The movie is also littered with clever visual touches. Schmidt and Jenko’s watch one student’s recent overdose, which of course was posted on the internet. The little sparkling animation, fireworks and insane music that coincides with it will be welcome to anyone who called themselves fans of Lord and Miller’s cult hit “Clone High.” 21 Jump Street even manages to pull-off the rarest of things, a funny car chase sequence, complete with exploding chickens. Todd Phillips and countless others have been trying to make people yelling in an automobile speeding down the road amusing for years, but always end up making a bunch of clanging noise instead. Lord and Miller succeed by keeping the motivations relevant, the action clear and the laughs coming from a place more than, “Whoa!! We’re going fast!!”

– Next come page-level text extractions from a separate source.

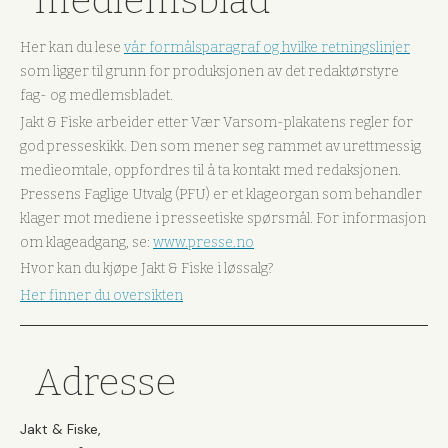
medlemsblad
Her kan du lese
vår formålsparagraf og hvilke retningslinjer
som ligger til grunn for produksjonen av det redaktørstyre
fag- og medlemsbladet.
Jakt & Fiske arbeider etter Vær Varsom-plakatens regler for
god presseskikk. Den som mener seg rammet av urettmessig
medieomtale, oppfordres til å ta kontakt med redaksjonen.
Pressens Faglige Utvalg (PFU) er et klageorgan som behandler
klager mot mediene i presseetiske spørsmål. For informasjon
om klageadgang, se:
www.presse.no
Hvor kan du kjøpe Jakt & Fiske i løssalg?
Her finner du oversikten
Adresse
Jakt & Fiske,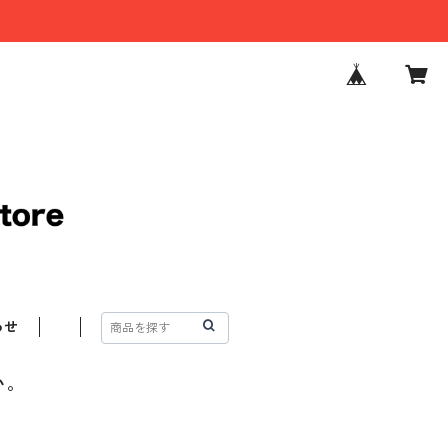
わせ
い。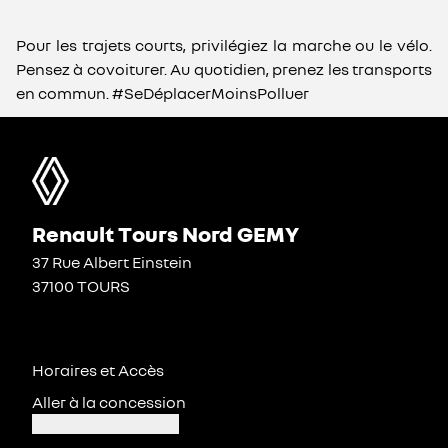
Pour les trajets courts, privilégiez la marche ou le vélo.
Pensez à covoiturer. Au quotidien, prenez les transports
en commun. #SeDéplacerMoinsPolluer
Renault Tours Nord GEMY
37 Rue Albert Einstein
37100 TOURS
Horaires et Accès
Aller à la concession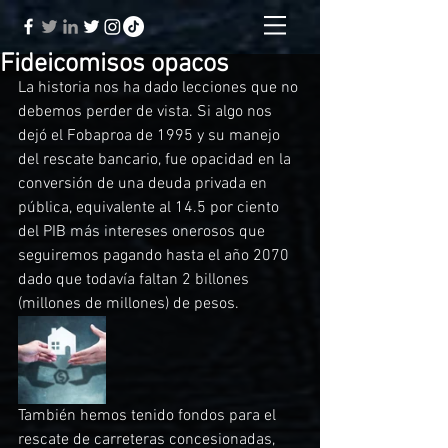
Fideicomisos opacos
La historia nos ha dado lecciones que no 
debemos perder de vista. Si algo nos 
dejó el Fobaproa de 1995 y su manejo 
del rescate bancario, fue opacidad en la 
conversión de una deuda privada en 
pública, equivalente al 14.5 por ciento 
del PIB más intereses onerosos que 
seguiremos pagando hasta el año 2070 
dado que todavía faltan 2 billones 
(millones de millones) de pesos.
También hemos tenido fondos para el 
rescate de carreteras concesionadas, 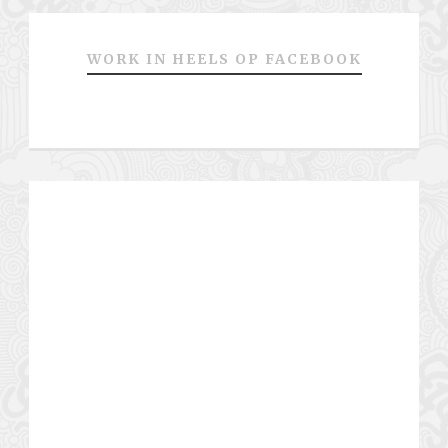
WORK IN HEELS OP FACEBOOK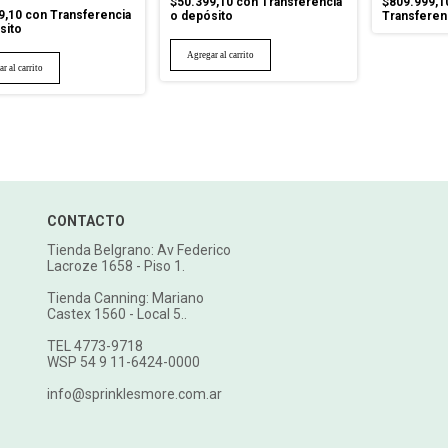
$50.399,10
con
Transferencia
$809.999,1
9,10
con
Transferencia
o depósito
Transferen
sito
CONTACTO
Tienda Belgrano: Av Federico
Lacroze 1658 - Piso 1.
Tienda Canning: Mariano
Castex 1560 - Local 5..
TEL 4773-9718
WSP 54 9 11-6424-0000
info@sprinklesmore.com.ar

Hill and Tatum are perfect here, the latter showing shockingly solid comedic abilities. Hill’s goes down roads we’ve seen him do here before, appropriately so. However, Tatum gives a performance of such acute dunder-headness, it’s as if he’s ready to scratch his head in confusion caveman style at all turns. Yet, he also displays an overwhelming and infectious joy when he begins showing signs of intelligence and appears on the verge of getting new friends. These two play off each other with razor-sharp precision, even giving the movie a (yet again) surprising emotion buoyancy when they begin to fight.
For the love of Korean Jesus, make a pilgrimage to 21 Jump Street.
21 Jump Street opens wide all across Seattle today.